Your consideration of the symptoms is only as good as your grasp of what they are, basically

Posted by: pluscachange | Sep 14, 2017 8:04:57 PM

I agree with the courts analysis because the right to confront witnesses outweighs POTENTIAL issues of relapse and trauma. A higher showing is the appropriate standard or, otherwise, confrontation could be defeated by a Dr.s note.
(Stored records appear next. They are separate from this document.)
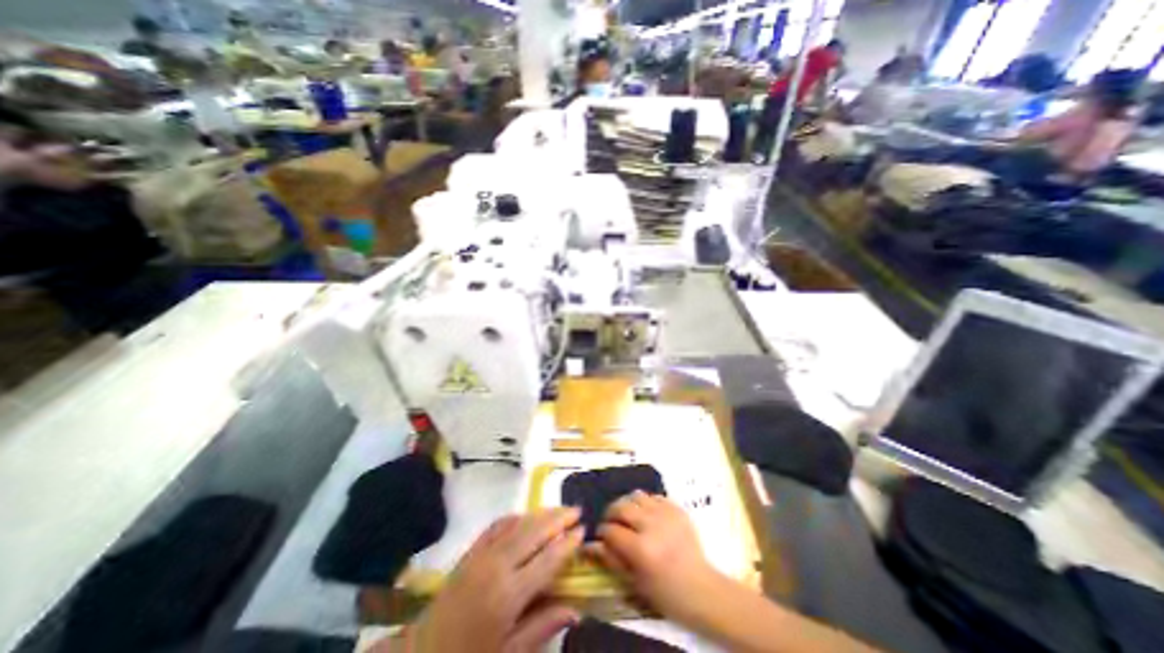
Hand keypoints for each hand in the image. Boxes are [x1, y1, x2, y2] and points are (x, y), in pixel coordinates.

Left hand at [391, 511, 587, 651]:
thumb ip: (542, 627)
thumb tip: (576, 609)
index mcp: (508, 594)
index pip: (547, 559)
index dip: (567, 543)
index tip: (583, 531)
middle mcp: (497, 565)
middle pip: (534, 532)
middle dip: (558, 518)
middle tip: (577, 510)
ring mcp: (482, 554)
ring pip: (518, 524)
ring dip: (541, 514)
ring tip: (559, 510)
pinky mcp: (470, 551)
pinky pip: (498, 525)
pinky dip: (516, 517)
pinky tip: (526, 517)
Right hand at [586, 490, 725, 622]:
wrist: (702, 589)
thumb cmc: (665, 593)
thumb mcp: (634, 583)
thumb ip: (611, 559)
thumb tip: (591, 544)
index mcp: (641, 549)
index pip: (611, 530)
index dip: (603, 531)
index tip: (602, 535)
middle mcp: (652, 525)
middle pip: (621, 506)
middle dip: (612, 513)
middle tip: (612, 522)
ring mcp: (666, 514)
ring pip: (637, 495)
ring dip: (628, 504)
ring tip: (629, 516)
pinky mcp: (677, 508)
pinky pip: (654, 496)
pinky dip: (646, 503)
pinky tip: (647, 515)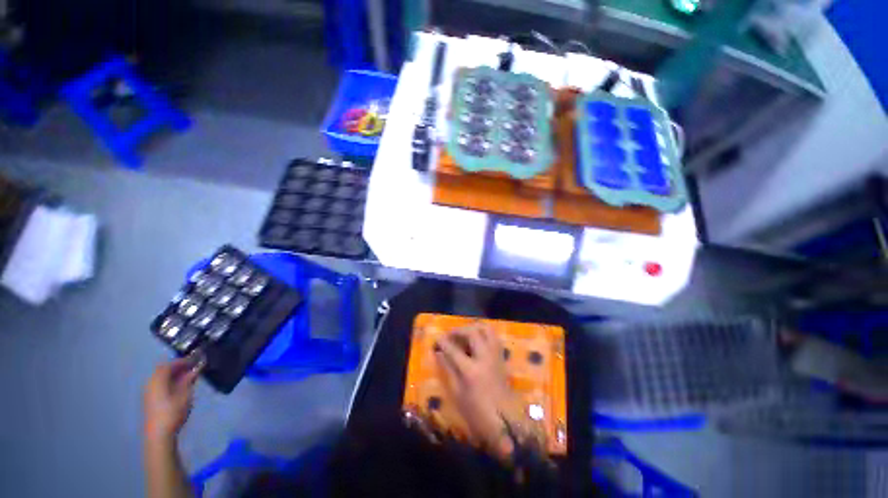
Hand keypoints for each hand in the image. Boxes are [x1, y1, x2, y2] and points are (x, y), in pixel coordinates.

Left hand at [143, 358, 201, 442]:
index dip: (183, 361)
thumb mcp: (185, 393)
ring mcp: (149, 392)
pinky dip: (169, 382)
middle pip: (163, 370)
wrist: (160, 433)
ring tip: (188, 377)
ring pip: (161, 377)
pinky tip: (179, 387)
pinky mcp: (150, 400)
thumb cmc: (173, 411)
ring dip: (174, 374)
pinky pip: (159, 384)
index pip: (170, 364)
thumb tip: (198, 365)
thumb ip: (190, 378)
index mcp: (158, 379)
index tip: (196, 360)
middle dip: (178, 367)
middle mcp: (151, 382)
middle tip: (193, 367)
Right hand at [434, 323, 526, 456]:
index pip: (453, 349)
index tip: (437, 339)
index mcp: (471, 371)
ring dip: (473, 328)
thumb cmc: (477, 412)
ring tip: (464, 333)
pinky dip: (483, 333)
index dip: (443, 342)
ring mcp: (495, 356)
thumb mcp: (457, 394)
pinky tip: (476, 340)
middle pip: (472, 333)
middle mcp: (485, 358)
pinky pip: (493, 336)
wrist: (505, 421)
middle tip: (450, 335)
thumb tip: (439, 353)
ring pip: (486, 330)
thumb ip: (448, 369)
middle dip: (458, 330)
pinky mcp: (501, 357)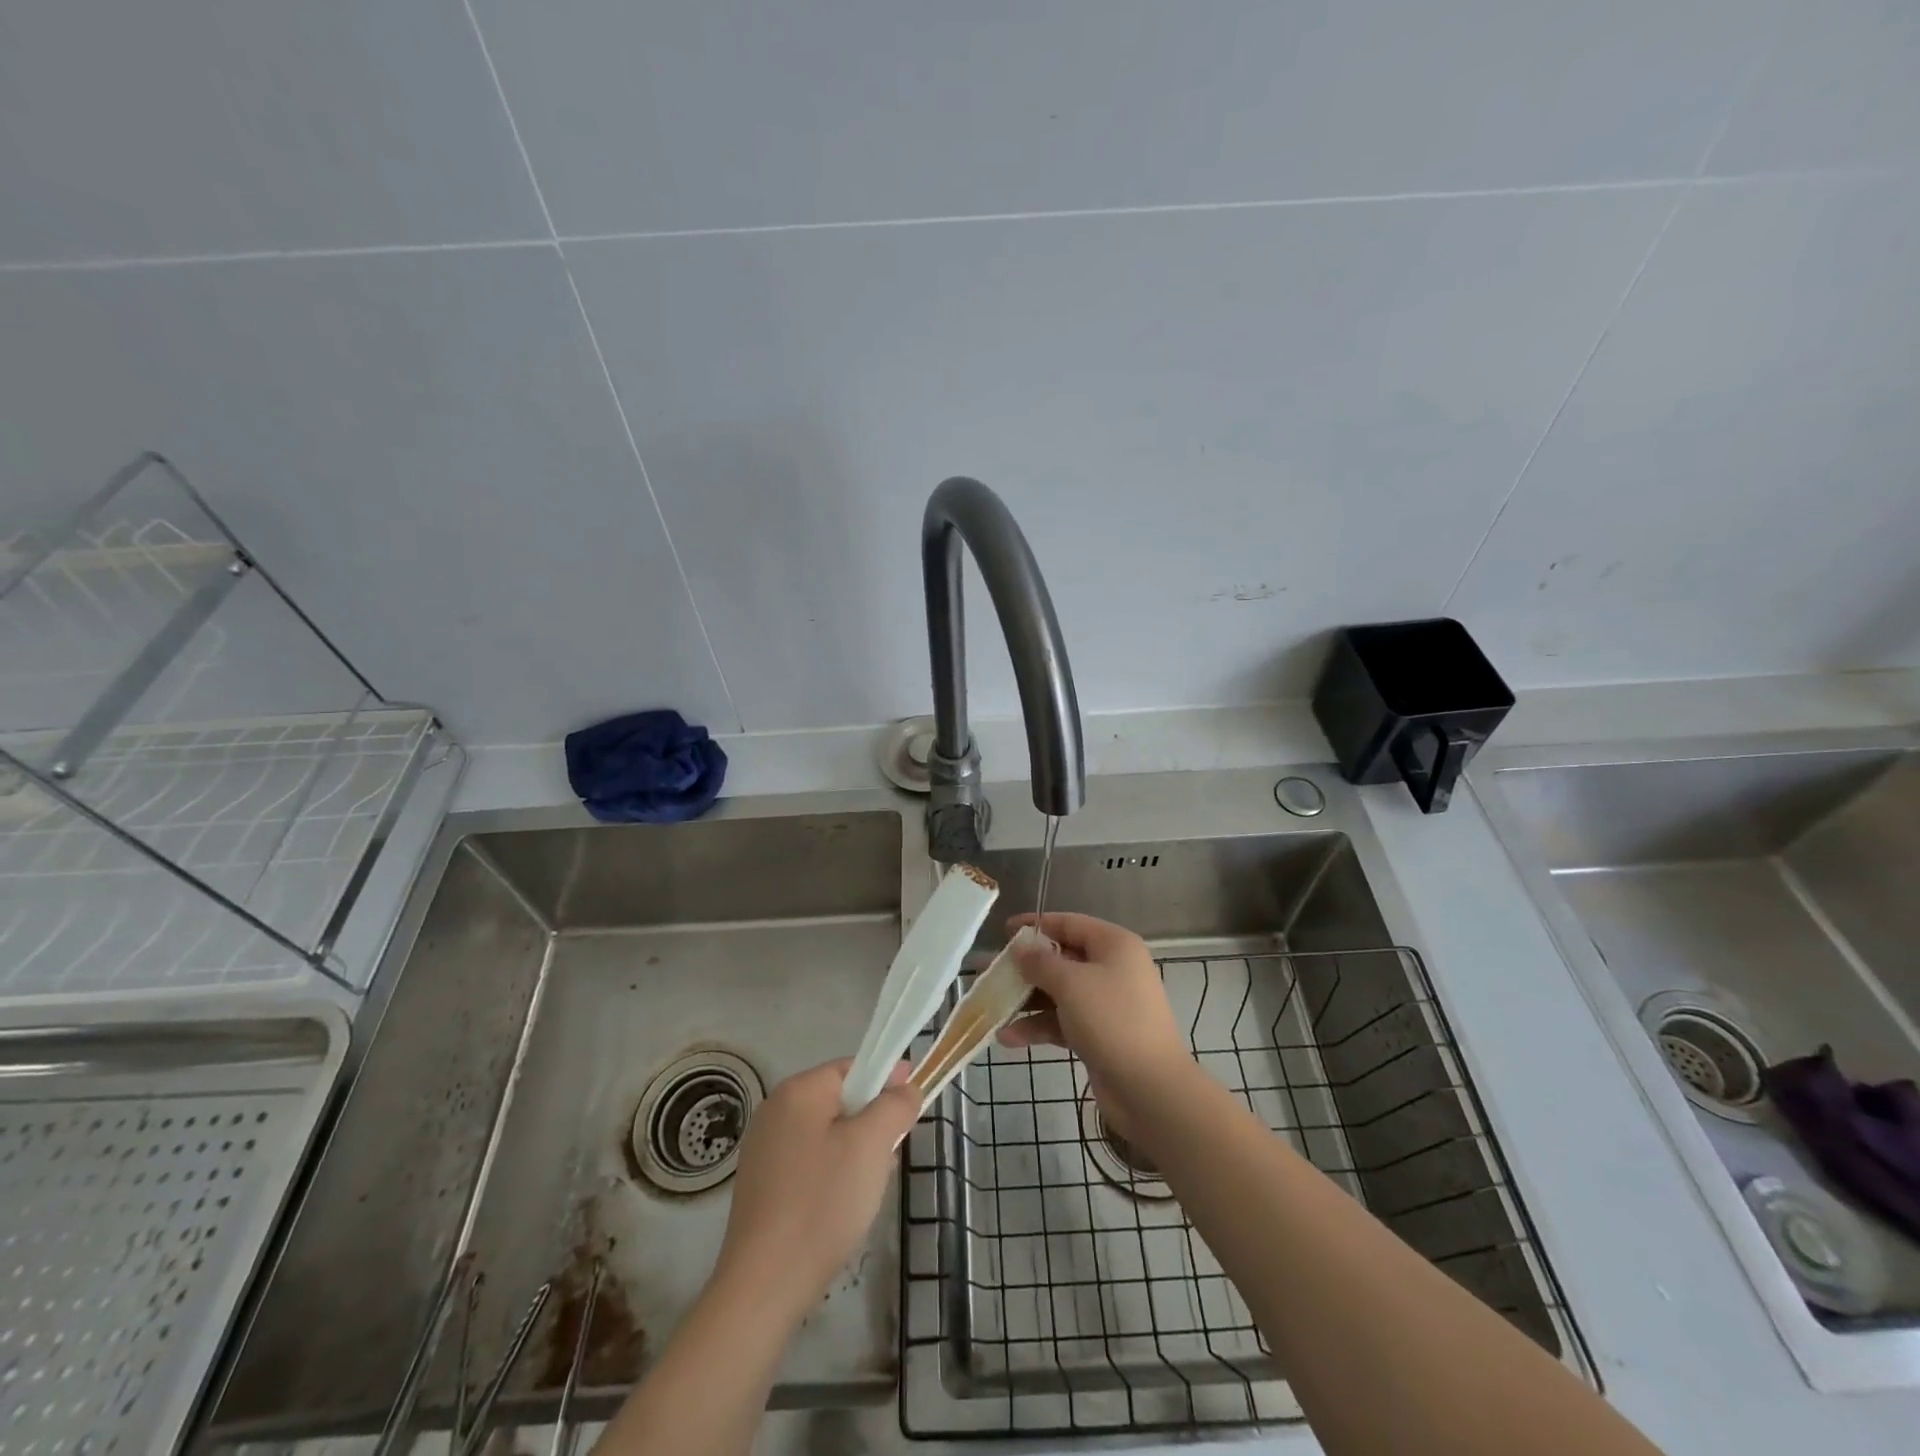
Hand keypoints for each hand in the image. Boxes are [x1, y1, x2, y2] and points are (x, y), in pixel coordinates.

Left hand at [713, 1057, 920, 1324]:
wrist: (765, 1284)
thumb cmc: (822, 1202)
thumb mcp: (871, 1146)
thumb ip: (895, 1106)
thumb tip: (906, 1087)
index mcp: (798, 1091)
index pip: (853, 1067)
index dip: (887, 1079)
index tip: (913, 1101)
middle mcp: (775, 1110)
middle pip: (839, 1100)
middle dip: (870, 1122)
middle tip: (890, 1156)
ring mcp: (763, 1148)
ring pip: (826, 1133)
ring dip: (854, 1151)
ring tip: (866, 1189)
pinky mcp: (761, 1184)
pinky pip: (809, 1161)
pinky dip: (831, 1173)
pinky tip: (839, 1207)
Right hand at [999, 911, 1195, 1134]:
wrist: (1150, 1090)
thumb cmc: (1112, 1021)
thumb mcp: (1071, 984)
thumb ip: (1040, 962)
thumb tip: (1021, 947)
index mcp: (1114, 945)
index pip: (1069, 924)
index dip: (1035, 925)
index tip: (1003, 931)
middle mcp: (1111, 968)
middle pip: (1060, 959)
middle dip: (1024, 968)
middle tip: (989, 972)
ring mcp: (1106, 1003)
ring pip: (1058, 993)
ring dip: (1026, 1000)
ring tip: (990, 1007)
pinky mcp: (1098, 1034)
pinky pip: (1062, 1021)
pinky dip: (1038, 1026)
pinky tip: (1008, 1038)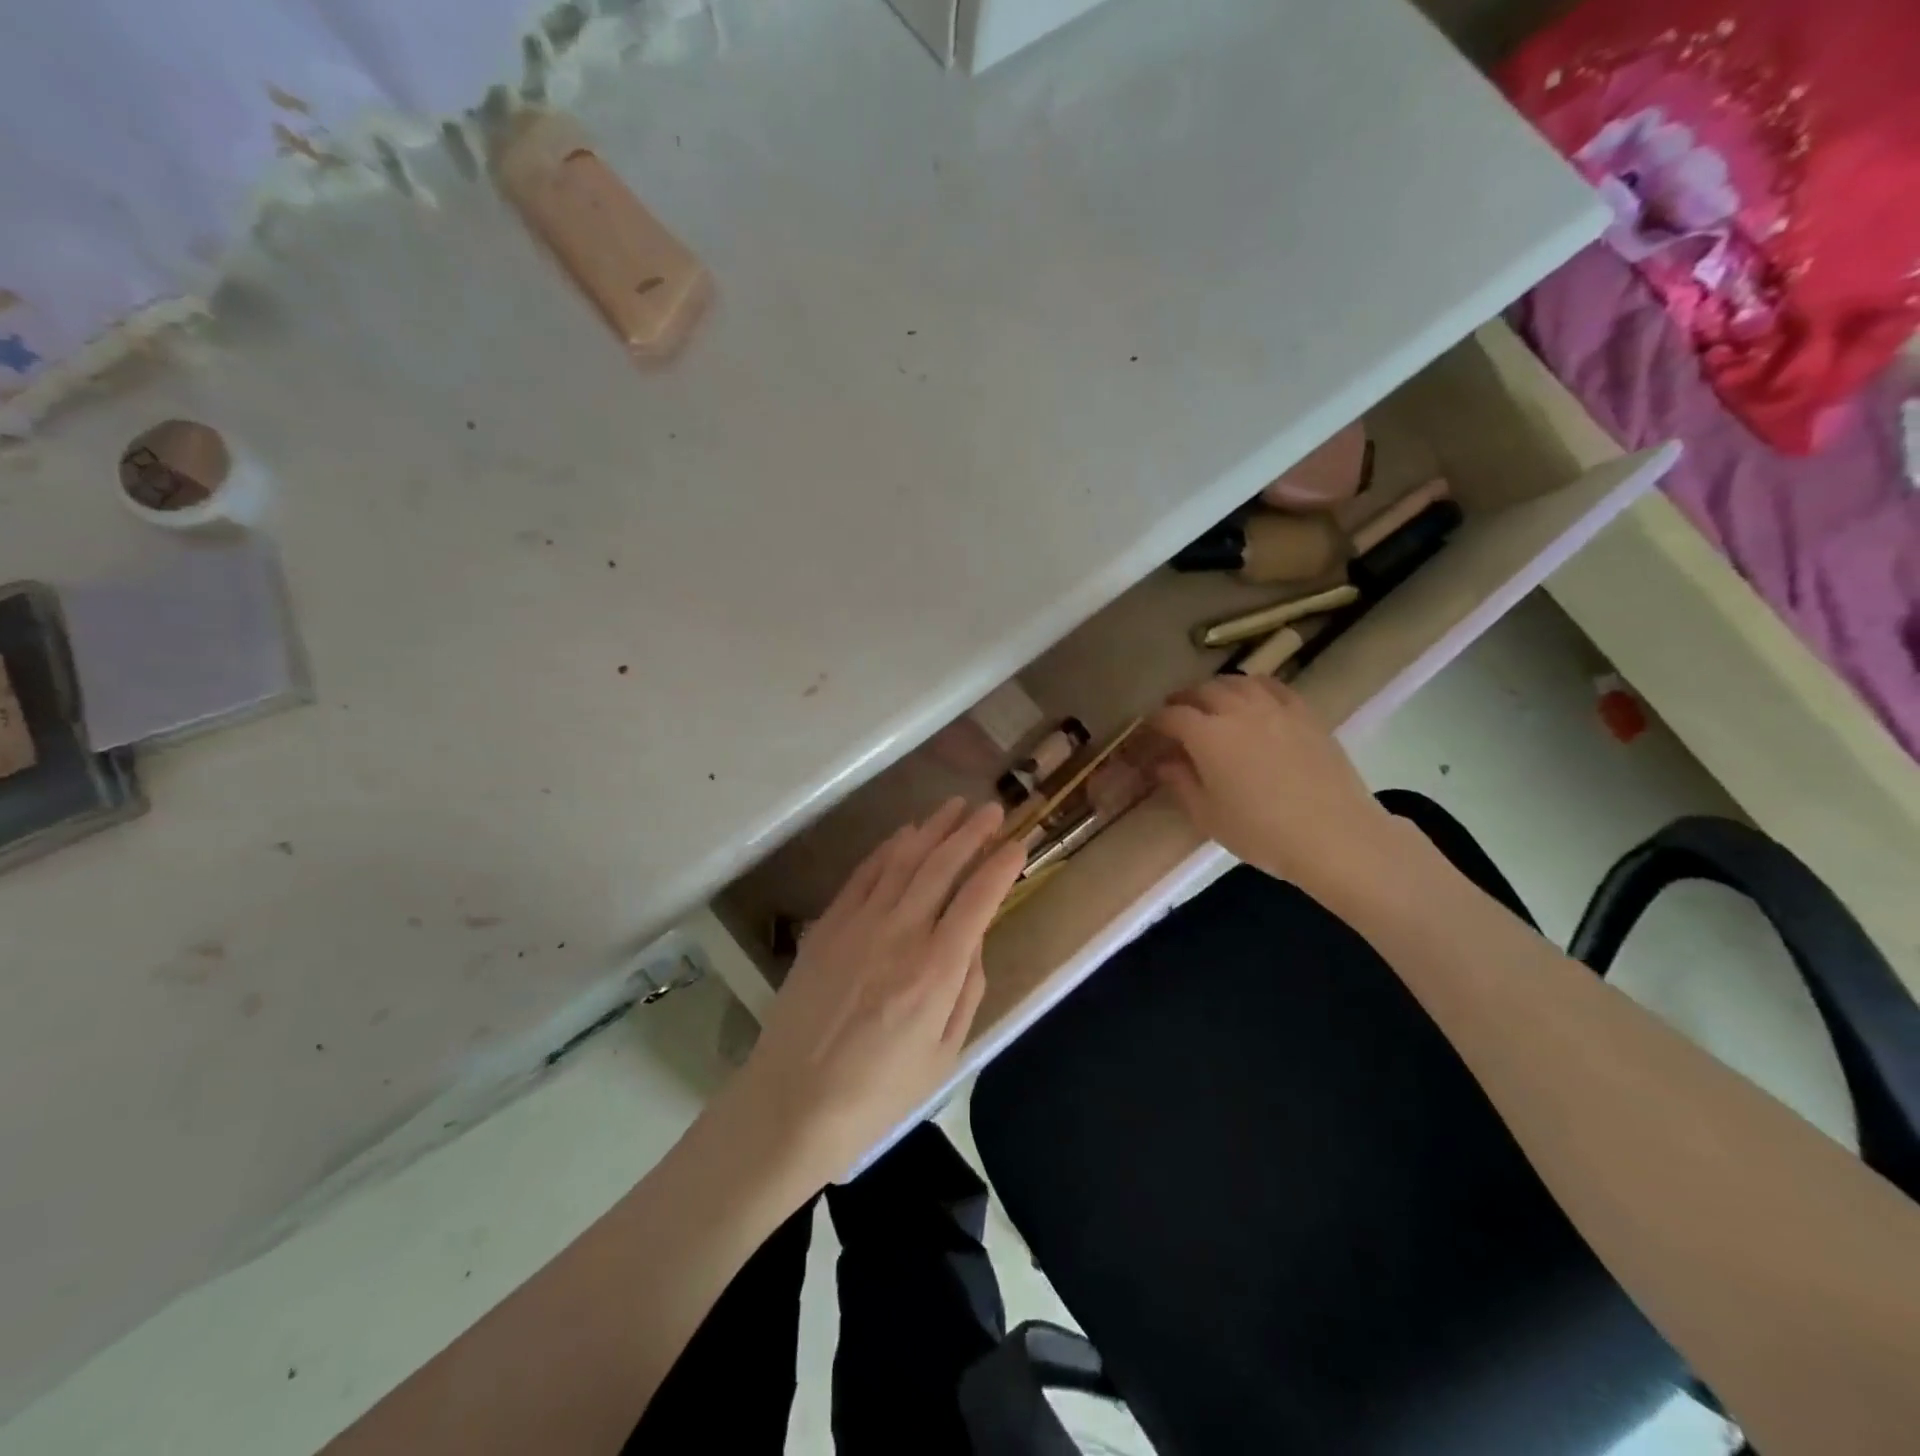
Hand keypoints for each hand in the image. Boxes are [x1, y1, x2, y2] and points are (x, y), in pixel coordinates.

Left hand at [724, 798, 1025, 1182]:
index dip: (1002, 865)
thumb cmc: (878, 1092)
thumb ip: (967, 989)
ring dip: (933, 828)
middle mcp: (901, 932)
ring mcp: (859, 923)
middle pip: (942, 865)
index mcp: (936, 969)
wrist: (792, 1102)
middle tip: (993, 809)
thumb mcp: (945, 1054)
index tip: (1018, 844)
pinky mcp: (828, 925)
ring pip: (904, 859)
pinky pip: (864, 873)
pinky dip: (889, 847)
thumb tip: (975, 938)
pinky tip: (905, 834)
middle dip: (973, 832)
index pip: (979, 898)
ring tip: (955, 806)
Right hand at [1148, 676, 1402, 900]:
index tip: (1150, 730)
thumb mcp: (1208, 816)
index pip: (1172, 716)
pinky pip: (1274, 687)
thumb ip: (1181, 783)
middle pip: (1204, 690)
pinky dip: (1255, 687)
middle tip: (1177, 712)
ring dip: (1218, 688)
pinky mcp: (1306, 715)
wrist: (1334, 836)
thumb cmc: (1261, 833)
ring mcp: (1275, 709)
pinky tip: (1255, 699)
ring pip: (1239, 682)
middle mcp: (1238, 711)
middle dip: (1185, 699)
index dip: (1156, 721)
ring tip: (1213, 702)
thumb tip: (1164, 762)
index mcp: (1207, 736)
It is a slippery slope and I applaud the Idaho court for realizing that.

Posted by: Erik Kaeding | Sep 15, 2017 12:11:54 PM

Perhaps the court should have required the drs to state the likelihood that the patient would suffer serious (mental) harm in terms of probability. That is, that a person is incompetent to testify when the probability of suffering serious mental or emotional harm from testifying is greater than [50% or 60% or ??]? FM

Posted by: Fred Moss | Sep 15, 2017 2:33:45 PM

Colin-in the sports hernia situation, could a witness testify in court through Skype? Ie would be "present" and could interact with all parties during direct and cross.

If so, I think that distinguishes it from the Idaho case. In the Idaho case, they were saying "she's totally capable of testifying, I just don't think it would be good for her" in a way that Even remotely testifying wouldn't alleviate their concerns.